• JOB: Exactly the lines starting at the line containing "(segment (start 73.025" and ending at the line containing "(segment (start 74.93 42.545)" are to be written out from the listing below, both included.

━━━━━ RECORDS SHOWN

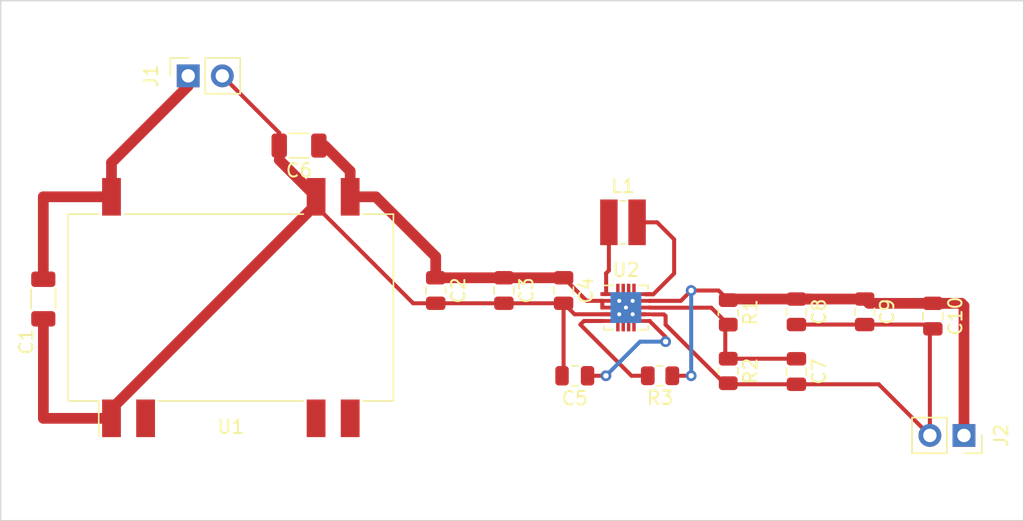
<source format=kicad_pcb>
(kicad_pcb (version 20211014) (generator pcbnew)

  (general
    (thickness 1.6)
  )

  (paper "A4")
  (layers
    (0 "F.Cu" signal)
    (31 "B.Cu" signal)
    (32 "B.Adhes" user "B.Adhesive")
    (33 "F.Adhes" user "F.Adhesive")
    (34 "B.Paste" user)
    (35 "F.Paste" user)
    (36 "B.SilkS" user "B.Silkscreen")
    (37 "F.SilkS" user "F.Silkscreen")
    (38 "B.Mask" user)
    (39 "F.Mask" user)
    (40 "Dwgs.User" user "User.Drawings")
    (41 "Cmts.User" user "User.Comments")
    (42 "Eco1.User" user "User.Eco1")
    (43 "Eco2.User" user "User.Eco2")
    (44 "Edge.Cuts" user)
    (45 "Margin" user)
    (46 "B.CrtYd" user "B.Courtyard")
    (47 "F.CrtYd" user "F.Courtyard")
    (48 "B.Fab" user)
    (49 "F.Fab" user)
    (50 "User.1" user)
    (51 "User.2" user)
    (52 "User.3" user)
    (53 "User.4" user)
    (54 "User.5" user)
    (55 "User.6" user)
    (56 "User.7" user)
    (57 "User.8" user)
    (58 "User.9" user)
  )

  (setup
    (stackup
      (layer "F.SilkS" (type "Top Silk Screen"))
      (layer "F.Paste" (type "Top Solder Paste"))
      (layer "F.Mask" (type "Top Solder Mask") (thickness 0.01))
      (layer "F.Cu" (type "copper") (thickness 0.035))
      (layer "dielectric 1" (type "core") (thickness 1.51) (material "FR4") (epsilon_r 4.5) (loss_tangent 0.02))
      (layer "B.Cu" (type "copper") (thickness 0.035))
      (layer "B.Mask" (type "Bottom Solder Mask") (thickness 0.01))
      (layer "B.Paste" (type "Bottom Solder Paste"))
      (layer "B.SilkS" (type "Bottom Silk Screen"))
      (copper_finish "None")
      (dielectric_constraints no)
    )
    (pad_to_mask_clearance 0)
    (pcbplotparams
      (layerselection 0x00010fc_ffffffff)
      (disableapertmacros false)
      (usegerberextensions false)
      (usegerberattributes true)
      (usegerberadvancedattributes true)
      (creategerberjobfile true)
      (svguseinch false)
      (svgprecision 6)
      (excludeedgelayer true)
      (plotframeref false)
      (viasonmask false)
      (mode 1)
      (useauxorigin false)
      (hpglpennumber 1)
      (hpglpenspeed 20)
      (hpglpendiameter 15.000000)
      (dxfpolygonmode true)
      (dxfimperialunits true)
      (dxfusepcbnewfont true)
      (psnegative false)
      (psa4output false)
      (plotreference true)
      (plotvalue true)
      (plotinvisibletext false)
      (sketchpadsonfab false)
      (subtractmaskfromsilk false)
      (outputformat 1)
      (mirror false)
      (drillshape 0)
      (scaleselection 1)
      (outputdirectory "outputGerber/")
    )
  )

  (net 0 "")
  (net 1 "VBAT")
  (net 2 "GND")
  (net 3 "12V")
  (net 4 "Net-(C5-Pad1)")
  (net 5 "Net-(C7-Pad1)")
  (net 6 "5V")
  (net 7 "PG")
  (net 8 "unconnected-(U1-Pad2)")
  (net 9 "unconnected-(U1-Pad7)")
  (net 10 "unconnected-(U1-Pad8)")
  (net 11 "Net-(U2-Pad1)")
  (net 12 "Net-(U2-Pad10)")

  (footprint "Capacitor_SMD:C_0805_2012Metric" (layer "F.Cu") (at 118.33 53.34 -90))

  (footprint "Capacitor_SMD:C_0805_2012Metric" (layer "F.Cu") (at 90.825 51.435 -90))

  (footprint "Capacitor_SMD:C_0805_2012Metric" (layer "F.Cu") (at 81.3 51.435 -90))

  (footprint "Capacitor_SMD:C_0805_2012Metric" (layer "F.Cu") (at 113.25 53.02 -90))

  (footprint "Converter_DCDC:Converter_DCDC_Artesyn_ATA_SMD" (layer "F.Cu") (at 66.04 52.705 90))

  (footprint "Capacitor_SMD:C_0805_2012Metric" (layer "F.Cu") (at 91.66 57.785 180))

  (footprint "Resistor_SMD:R_0805_2012Metric" (layer "F.Cu") (at 98.01 57.785 180))

  (footprint "Inductor_SMD:L_Wuerth_MAPI-3010" (layer "F.Cu") (at 95.25 46.355))

  (footprint "Capacitor_SMD:C_0805_2012Metric" (layer "F.Cu") (at 108.17 57.47 -90))

  (footprint "Capacitor_SMD:C_0805_2012Metric" (layer "F.Cu") (at 108.17 53.02 -90))

  (footprint "Connector_PinSocket_2.54mm:PinSocket_1x02_P2.54mm_Vertical" (layer "F.Cu") (at 62.865 35.445 90))

  (footprint "Package_SON:Texas_S-PWSON-N10_ThermalVias" (layer "F.Cu") (at 95.47 52.705))

  (footprint "Capacitor_SMD:C_1206_3216Metric" (layer "F.Cu") (at 52.07 52.07 -90))

  (footprint "Capacitor_SMD:C_1206_3216Metric" (layer "F.Cu") (at 71.12 40.64 180))

  (footprint "Connector_PinSocket_2.54mm:PinSocket_1x02_P2.54mm_Vertical" (layer "F.Cu") (at 120.65 62.23 -90))

  (footprint "Capacitor_SMD:C_0805_2012Metric" (layer "F.Cu") (at 86.38 51.435 -90))

  (footprint "Resistor_SMD:R_0805_2012Metric" (layer "F.Cu") (at 103.09 53.0625 -90))

  (footprint "Resistor_SMD:R_0805_2012Metric" (layer "F.Cu") (at 103.09 57.4275 -90))

  (gr_rect (start 48.895 29.845) (end 125.095 68.58) (layer "Edge.Cuts") (width 0.1) (fill none) (tstamp 30ca2488-4063-410f-a804-53b694263d45))

  (segment (start 57.15 41.91) (end 57.15 44.455) (width 0.8) (layer "F.Cu") (net 1) (tstamp 00f0bfc7-fb1d-40c5-acce-1b124c3632bc))
  (segment (start 52.07 44.45) (end 52.07 50.595) (width 0.8) (layer "F.Cu") (net 1) (tstamp 30f80509-0061-4cda-94a3-a9ec99136835))
  (segment (start 57.15 44.455) (end 52.075 44.455) (width 0.8) (layer "F.Cu") (net 1) (tstamp 4e4ead5c-edc4-4dd2-a931-3d95398549e5))
  (segment (start 62.865 36.195) (end 57.15 41.91) (width 0.8) (layer "F.Cu") (net 1) (tstamp 5853d551-f9bd-48d3-a095-ed1f0460c9ea))
  (segment (start 52.075 44.455) (end 52.07 44.45) (width 0.3) (layer "F.Cu") (net 1) (tstamp dbeda269-d8db-4d4b-8938-a662d02a6933))
  (segment (start 62.865 35.445) (end 62.865 36.195) (width 0.3) (layer "F.Cu") (net 1) (tstamp f8fc0a46-d373-4a67-801a-e413bbf332aa))
  (segment (start 95.035 53.265) (end 95.035 53.14) (width 0.3) (layer "F.Cu") (net 2) (tstamp 0131ec5e-c8ed-474d-8008-fb875a9be05c))
  (segment (start 79.62 52.385) (end 81.3 52.385) (width 0.3) (layer "F.Cu") (net 2) (tstamp 0d78bb42-f337-4d92-8923-72dc576451f0))
  (segment (start 90.825 57.67) (end 90.71 57.785) (width 0.3) (layer "F.Cu") (net 2) (tstamp 11138411-2bf1-4856-b6db-6ebe4ae45720))
  (segment (start 95.035 53.14) (end 95.47 52.705) (width 0.3) (layer "F.Cu") (net 2) (tstamp 1479d520-f39b-4708-945c-ea6dc774ecea))
  (segment (start 57.15 60.955) (end 57.15 60.255) (width 0.3) (layer "F.Cu") (net 2) (tstamp 14a154dd-51b3-4915-ab65-d9eeef29ffea))
  (segment (start 72.39 44.455) (end 72.39 45.155) (width 0.3) (layer "F.Cu") (net 2) (tstamp 19c45a64-1c14-471f-a241-1ae025505c30))
  (segment (start 91.645 53.205) (end 93.995 53.205) (width 0.3) (layer "F.Cu") (net 2) (tstamp 22bb2b8f-f0d2-43d3-8749-c1141f8a6501))
  (segment (start 118.11 54.51) (end 118.11 62.23) (width 0.3) (layer "F.Cu") (net 2) (tstamp 275b4c18-0c22-4bc9-8e63-1d7a8acde439))
  (segment (start 52.075 53.55) (end 52.07 53.545) (width 0.3) (layer "F.Cu") (net 2) (tstamp 2f6eabff-367c-4c9b-b109-2a0e4fed1a1e))
  (segment (start 103.09 58.34) (end 102.79 58.34) (width 0.3) (layer "F.Cu") (net 2) (tstamp 33b4ce51-fa45-4808-b880-300655d0f37d))
  (segment (start 98.425 53.34) (end 98.3 53.215) (width 0.3) (layer "F.Cu") (net 2) (tstamp 3e6d3209-11b1-42f4-9576-1ec5d012e115))
  (segment (start 72.39 45.155) (end 79.62 52.385) (width 0.3) (layer "F.Cu") (net 2) (tstamp 427c41ca-1dff-466a-9bb5-c6b69f17321e))
  (segment (start 95.97 52.205) (end 95.47 52.705) (width 0.3) (layer "F.Cu") (net 2) (tstamp 4e45436c-787a-4f68-a76a-953c09614160))
  (segment (start 69.645 41.71) (end 72.39 44.455) (width 0.8) (layer "F.Cu") (net 2) (tstamp 5b01c46e-ca1c-40d5-9dd9-851ec9f02d79))
  (segment (start 57.15 60.955) (end 52.075 60.955) (width 0.8) (layer "F.Cu") (net 2) (tstamp 645f3fc3-b2ea-4130-baf3-e8d9bf6c90e3))
  (segment (start 98.425 53.975) (end 98.425 53.34) (width 0.3) (layer "F.Cu") (net 2) (tstamp 66de9590-85b3-4ccb-ad7f-7b37166d6cb3))
  (segment (start 90.825 52.385) (end 91.645 53.205) (width 0.3) (layer "F.Cu") (net 2) (tstamp 71bba2e8-e3b8-4e3b-a221-ceeb0147bf44))
  (segment (start 90.825 52.385) (end 90.825 57.67) (width 0.3) (layer "F.Cu") (net 2) (tstamp 7820030d-1919-40da-a8b8-9d3757d86650))
  (segment (start 108.17 53.97) (end 113.25 53.97) (width 0.3) (layer "F.Cu") (net 2) (tstamp 83404757-9b7d-44fc-853f-90cc5b11606b))
  (segment (start 57.15 60.255) (end 72.39 45.015) (width 0.8) (layer "F.Cu") (net 2) (tstamp 87fb7de4-2cf2-4eb1-b77e-b8a3090ebd7d))
  (segment (start 81.3 52.385) (end 86.38 52.385) (width 0.3) (layer "F.Cu") (net 2) (tstamp 8ae88ad8-90f1-47d2-ba51-facf48658229))
  (segment (start 118.33 54.29) (end 118.11 54.51) (width 0.3) (layer "F.Cu") (net 2) (tstamp 8d591503-ba7f-4993-922d-291dd3a2f82a))
  (segment (start 52.075 60.955) (end 52.07 60.96) (width 0.3) (layer "F.Cu") (net 2) (tstamp 94a51b56-194e-44fa-a716-ddbb3abfa4f0))
  (segment (start 114.3 58.42) (end 118.11 62.23) (width 0.3) (layer "F.Cu") (net 2) (tstamp 94efaaed-f8d8-4250-8022-11efbbb183ca))
  (segment (start 118.01 53.97) (end 118.33 54.29) (width 0.3) (layer "F.Cu") (net 2) (tstamp a7ee5af4-a8e8-44c3-bce3-b5e4ba20e318))
  (segment (start 96.945 53.205) (end 95.97 53.205) (width 0.3) (layer "F.Cu") (net 2) (tstamp a8587339-2a0c-4eb5-b78c-833798439965))
  (segment (start 69.645 40.64) (end 69.645 41.71) (width 0.3) (layer "F.Cu") (net 2) (tstamp b4ab68d2-fae4-48aa-b85c-a56f68acba7e))
  (segment (start 52.075 60.955) (end 52.075 53.55) (width 0.8) (layer "F.Cu") (net 2) (tstamp c48f94e6-a305-4460-b96a-b0a4a2ec0a35))
  (segment (start 93.995 53.205) (end 94.97 53.205) (width 0.3) (layer "F.Cu") (net 2) (tstamp c5b8a14f-b2ea-4b12-9c59-cefc2b76781b))
  (segment (start 108.17 58.42) (end 103.17 58.42) (width 0.3) (layer "F.Cu") (net 2) (tstamp d7a306d6-57d7-43c8-82a8-c6e11f821028))
  (segment (start 108.17 58.42) (end 114.3 58.42) (width 0.3) (layer "F.Cu") (net 2) (tstamp e1d0e8fe-2c22-4a38-9447-184bd287aed1))
  (segment (start 113.25 53.97) (end 118.01 53.97) (width 0.3) (layer "F.Cu") (net 2) (tstamp e1ed1ce1-8912-4cc7-91ae-46b377514f27))
  (segment (start 103.17 58.42) (end 103.09 58.34) (width 0.3) (layer "F.Cu") (net 2) (tstamp e43d3f3e-18e4-4681-8174-ee7c649d542d))
  (segment (start 102.79 58.34) (end 98.425 53.975) (width 0.3) (layer "F.Cu") (net 2) (tstamp e6ca9fd6-cb65-40d1-9397-2f3c5a12f7e5))
  (segment (start 86.38 52.385) (end 90.825 52.385) (width 0.3) (layer "F.Cu") (net 2) (tstamp e77a7e73-569d-4067-94d7-c0df8bd06d6f))
  (segment (start 98.3 53.215) (end 97.447106 53.215) (width 0.3) (layer "F.Cu") (net 2) (tstamp eac69b1d-e812-4954-8fcd-003f50564967))
  (segment (start 69.645 39.685) (end 65.405 35.445) (width 0.3) (layer "F.Cu") (net 2) (tstamp ef9bfc3e-b31d-42b1-9b69-e863e9108e96))
  (segment (start 69.645 40.64) (end 69.645 39.685) (width 0.3) (layer "F.Cu") (net 2) (tstamp fa79afdb-11cb-47c2-b851-7eb3fc9fc0e6))
  (segment (start 72.39 45.015) (end 72.39 44.455) (width 0.3) (layer "F.Cu") (net 2) (tstamp fc26a43f-ab5f-496b-879a-a61f3af03ff7))
  (segment (start 74.93 44.455) (end 76.84 44.455) (width 0.8) (layer "F.Cu") (net 3) (tstamp 35e9de20-4e95-4e77-ab2e-7ab3636548ba))
  (segment (start 92.545 52.205) (end 90.825 50.485) (width 0.3) (layer "F.Cu") (net 3) (tstamp 438d97c7-c03e-4b44-a445-d39017345eef))
  (segment (start 93.71 52.205) (end 92.545 52.205) (width 0.3) (layer "F.Cu") (net 3) (tstamp 449e6316-9d09-41ec-b00a-d4ce83f3ab8d))
  (segment (start 73.025 40.64) (end 74.93 42.545) (width 0.8) (layer "F.Cu") (net 3) (tstamp 4ea74bbc-9436-466b-a79f-bef5f624c063))
  (segment (start 86.38 50.485) (end 90.825 50.485) (width 0.8) (layer "F.Cu") (net 3) (tstamp 682efd2a-0e3b-406e-bbb8-1cb2126ccf1a))
  (segment (start 76.84 44.455) (end 81.3 48.915) (width 0.8) (layer "F.Cu") (net 3) (tstamp 6bc00025-0092-4812-a7e0-573590f403b5))
  (segment (start 93.71 52.205) (end 93.71 52.705) (width 0.3) (layer "F.Cu") (net 3) (tstamp 82e7990b-6a9c-4c7c-b766-e9480b24aa87))
  (segment (start 81.3 48.915) (end 81.3 50.485) (width 0.8) (layer "F.Cu") (net 3) (tstamp 977d0682-a37f-4b5b-af82-c717d6e01832))
  (segment (start 72.595 40.64) (end 73.025 40.64) (width 0.3) (layer "F.Cu") (net 3) (tstamp 9bb91c80-da6b-4dc8-9096-034d005f32bd))
  (segment (start 74.93 42.545) (end 74.93 44.455) (width 0.8) (layer "F.Cu") (net 3) (tstamp a7c50b02-5b6d-431c-9b20-83816eeb5a27))
  (segment (start 81.3 50.485) (end 86.38 50.485) (width 0.8) (layer "F.Cu") (net 3) (tstamp e63d8dce-0eef-4fa1-8b82-ed77239f07c7))
  (segment (start 98.425 54.9) (end 97.23 53.705) (width 0.3) (layer "F.Cu") (net 4) (tstamp 0a1c9d01-fff6-461a-bee4-67ffe4c13171))
  (segment (start 98.425 55.245) (end 98.425 54.9) (width 0.3) (layer "F.Cu") (net 4) (tstamp 309f4423-6b10-4312-8694-1ec4ea237abd))
  (segment (start 92.61 57.785) (end 93.98 57.785) (width 0.3) (layer "F.Cu") (net 4) (tstamp cd04521c-e1bb-488f-aa32-1ce193e8fccb))
  (via (at 98.425 55.245) (size 0.8) (drill 0.4) (layers "F.Cu" "B.Cu") (net 4) (tstamp 7a0c0249-86a0-47cf-9e12-4aff0ed0f733))
  (via (at 93.98 57.785) (size 0.8) (drill 0.4) (layers "F.Cu" "B.Cu") (net 4) (tstamp f62ad85c-7421-43d7-aaa3-5796d02b8cf0))
  (segment (start 93.98 57.785) (end 96.52 55.245) (width 0.3) (layer "B.Cu") (net 4) (tstamp 0f779eea-2331-49a1-9aaa-13a372b2f30b))
  (segment (start 96.52 55.245) (end 98.425 55.245) (width 0.3) (layer "B.Cu") (net 4) (tstamp 32e04241-1592-4c2b-b0f0-dc39dd982b4e))
  (segment (start 101.83 52.715) (end 97.23 52.715) (width 0.3) (layer "F.Cu") (net 5) (tstamp 12c80403-e3fe-4119-a82a-081dd7a87139))
  (segment (start 103.09 56.515) (end 108.165 56.515) (width 0.3) (layer "F.Cu") (net 5) (tstamp 255400d8-846c-4ec8-aa37-53fa5f5a0de1))
  (segment (start 102.87 56.295) (end 103.09 56.515) (width 0.3) (layer "F.Cu") (net 5) (tstamp 4b3a5e9f-55fe-41c9-8c2f-896d66f024ef))
  (segment (start 102.87 53.975) (end 102.87 56.295) (width 0.3) (layer "F.Cu") (net 5) (tstamp 946e64bc-b3a0-4f94-9fcb-c804efef8a5f))
  (segment (start 103.09 53.975) (end 101.83 52.715) (width 0.3) (layer "F.Cu") (net 5) (tstamp a856b372-d6d6-4763-b256-62e39ce0cccd))
  (segment (start 103.09 53.975) (end 102.87 53.975) (width 0.3) (layer "F.Cu") (net 5) (tstamp c7e5b07a-9616-4bca-8afa-66a2d28c130b))
  (segment (start 108.165 56.515) (end 108.17 56.52) (width 0.3) (layer "F.Cu") (net 5) (tstamp e333b041-f1cc-47cf-a572-1f8cb9d6b55d))
  (segment (start 103.09 52.15) (end 103.025 52.215) (width 0.3) (layer "F.Cu") (net 6) (tstamp 05099974-786d-4c17-84a0-5f0f69664c48))
  (segment (start 99.56 52.205) (end 100.33 51.435) (width 0.3) (layer "F.Cu") (net 6) (tstamp 1798bbc7-fc1d-4e10-bb10-924bdc24b88e))
  (segment (start 100.33 51.435) (end 102.375 51.435) (width 0.3) (layer "F.Cu") (net 6) (tstamp 19504c41-36b9-4a57-a60b-898804d0afbf))
  (segment (start 119.568 52.39) (end 113.57 52.39) (width 0.8) (layer "F.Cu") (net 6) (tstamp 19a80134-0e85-45bd-81c4-3bab7672964f))
  (segment (start 98.9225 57.785) (end 99.06 57.785) (width 0.3) (layer "F.Cu") (net 6) (tstamp 21853f6d-48b6-4392-83c8-5e429527365a))
  (segment (start 120.65 62.23) (end 120.65 52.578) (width 0.8) (layer "F.Cu") (net 6) (tstamp 28817855-13b9-45a4-b5f5-34a2a3380078))
  (segment (start 109.22 52.07) (end 108.17 52.07) (width 0.8) (layer "F.Cu") (net 6) (tstamp 2e39bf61-d0d7-43b1-bccd-a96f1b1c213a))
  (segment (start 113.57 52.39) (end 113.25 52.07) (width 0.8) (layer "F.Cu") (net 6) (tstamp 3eabbd5f-9554-4cde-b348-c534b3836454))
  (segment (start 113.25 52.07) (end 109.22 52.07) (width 0.8) (layer "F.Cu") (net 6) (tstamp 4f9a2099-486c-4274-bca0-58bf8f7195d7))
  (segment (start 102.375 51.435) (end 103.09 52.15) (width 0.3) (layer "F.Cu") (net 6) (tstamp 5af506cb-d112-4c70-82b5-4b78a3685845))
  (segment (start 118.01 52.07) (end 118.33 52.39) (width 0.3) (layer "F.Cu") (net 6) (tstamp 707604b8-ba57-4ed7-ae5c-91ed7d07aa0b))
  (segment (start 120.65 52.578) (end 120.462 52.39) (width 0.8) (layer "F.Cu") (net 6) (tstamp 7d3865cd-4c44-404f-8f3a-2e64828d05d7))
  (segment (start 108.09 52.15) (end 108.17 52.07) (width 0.3) (layer "F.Cu") (net 6) (tstamp 88a59cff-cbc0-41a4-8a31-182dd41baaa7))
  (segment (start 120.462 52.39) (end 119.568 52.39) (width 0.8) (layer "F.Cu") (net 6) (tstamp 8aaeb053-5536-4366-8d30-9fe09e252dbb))
  (segment (start 109.22 52.07) (end 103.17 52.07) (width 0.8) (layer "F.Cu") (net 6) (tstamp 902f7a5b-06a7-4ec0-bbc2-c2b9bb44b440))
  (segment (start 119.568 52.39) (end 118.33 52.39) (width 0.8) (layer "F.Cu") (net 6) (tstamp 9b620f09-37d8-4bca-884f-b4573e78963b))
  (segment (start 97.23 52.205) (end 99.56 52.205) (width 0.3) (layer "F.Cu") (net 6) (tstamp b4ab1085-013a-4215-92a6-7aa1839e36f1))
  (segment (start 103.17 52.07) (end 103.09 52.15) (width 0.8) (layer "F.Cu") (net 6) (tstamp e0bc3a2e-9550-4363-9017-efcee2eddb66))
  (segment (start 99.06 57.785) (end 100.33 57.785) (width 0.3) (layer "F.Cu") (net 6) (tstamp f6759ade-926f-4334-ae58-eeee22caf5b3))
  (via (at 100.33 57.785) (size 0.8) (drill 0.4) (layers "F.Cu" "B.Cu") (net 6) (tstamp 4ce839a3-919a-4b50-a527-89510fad12bd))
  (via (at 100.33 51.435) (size 0.8) (drill 0.4) (layers "F.Cu" "B.Cu") (net 6) (tstamp 7501e2a1-78f0-46bb-915d-8ee855004464))
  (segment (start 100.33 57.785) (end 100.33 51.435) (width 0.3) (layer "B.Cu") (net 6) (tstamp da57385c-34b8-476b-9fed-505f455d884f))
  (segment (start 95.885 57.785) (end 92.075 53.975) (width 0.3) (layer "F.Cu") (net 7) (tstamp 58af82c4-8a92-4ec9-b040-9403c3193f86))
  (segment (start 97.0975 57.785) (end 95.885 57.785) (width 0.3) (layer "F.Cu") (net 7) (tstamp 85755654-1b53-4a62-a545-e558508191a4))
  (segment (start 92.075 53.975) (end 92.345 53.705) (width 0.3) (layer "F.Cu") (net 7) (tstamp 880fd3d6-57ac-4ee1-b945-76963aa0e559))
  (segment (start 92.345 53.705) (end 93.71 53.705) (width 0.3) (layer "F.Cu") (net 7) (tstamp 9fe438f7-3b3e-440a-844c-e22144f80baa))
  (segment (start 94.2 46.355) (end 94.2 49.945) (width 0.3) (layer "F.Cu") (net 11) (tstamp 0f389e67-4d1b-43f6-b97c-8da44456f9e8))
  (segment (start 94.2 49.945) (end 93.98 50.165) (width 0.3) (layer "F.Cu") (net 11) (tstamp 1c096dc2-32b8-4570-b3b6-3f6d188aedbc))
  (segment (start 93.98 50.165) (end 93.995 50.18) (width 0.3) (layer "F.Cu") (net 11) (tstamp 2e2edcb5-5aef-4242-b2d2-61f409e28204))
  (segment (start 93.995 50.18) (end 93.995 51.705) (width 0.3) (layer "F.Cu") (net 11) (tstamp 825a18b4-8c17-447b-9211-2a8ddaba9ac8))
  (segment (start 99.06 50.165) (end 97.51 51.715) (width 0.3) (layer "F.Cu") (net 12) (tstamp 390fe466-bf1b-41e0-b7dd-7e6f90800155))
  (segment (start 97.79 46.355) (end 99.06 47.625) (width 0.3) (layer "F.Cu") (net 12) (tstamp 3bbd8bea-3781-428b-94aa-abf642452b30))
  (segment (start 96.3 46.355) (end 97.79 46.355) (width 0.3) (layer "F.Cu") (net 12) (tstamp 5c2cd8cf-be12-4aed-b23c-5775f5f6cd30))
  (segment (start 99.06 47.625) (end 99.06 50.165) (width 0.3) (layer "F.Cu") (net 12) (tstamp 83aa274d-1245-4675-bb2e-3deb08fa2e18))
  (segment (start 97.51 51.715) (end 96.955 51.715) (width 0.3) (layer "F.Cu") (net 12) (tstamp a018788c-b3ca-4e2b-af20-7d50cbc61ea3))
  (segment (start 96.955 51.715) (end 96.945 51.705) (width 0.3) (layer "F.Cu") (net 12) (tstamp c556bc42-c1fc-4bac-8756-42437ab6780c))

)

</source>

━━━━━━━━━━

• FINISHED EXERCISE:
  (segment (start 73.025 40.64) (end 74.93 42.545) (width 0.8) (layer "F.Cu") (net 3) (tstamp 4ea74bbc-9436-466b-a79f-bef5f624c063))
  (segment (start 86.38 50.485) (end 90.825 50.485) (width 0.8) (layer "F.Cu") (net 3) (tstamp 682efd2a-0e3b-406e-bbb8-1cb2126ccf1a))
  (segment (start 76.84 44.455) (end 81.3 48.915) (width 0.8) (layer "F.Cu") (net 3) (tstamp 6bc00025-0092-4812-a7e0-573590f403b5))
  (segment (start 93.71 52.205) (end 93.71 52.705) (width 0.3) (layer "F.Cu") (net 3) (tstamp 82e7990b-6a9c-4c7c-b766-e9480b24aa87))
  (segment (start 81.3 48.915) (end 81.3 50.485) (width 0.8) (layer "F.Cu") (net 3) (tstamp 977d0682-a37f-4b5b-af82-c717d6e01832))
  (segment (start 72.595 40.64) (end 73.025 40.64) (width 0.3) (layer "F.Cu") (net 3) (tstamp 9bb91c80-da6b-4dc8-9096-034d005f32bd))
  (segment (start 74.93 42.545) (end 74.93 44.455) (width 0.8) (layer "F.Cu") (net 3) (tstamp a7c50b02-5b6d-431c-9b20-83816eeb5a27))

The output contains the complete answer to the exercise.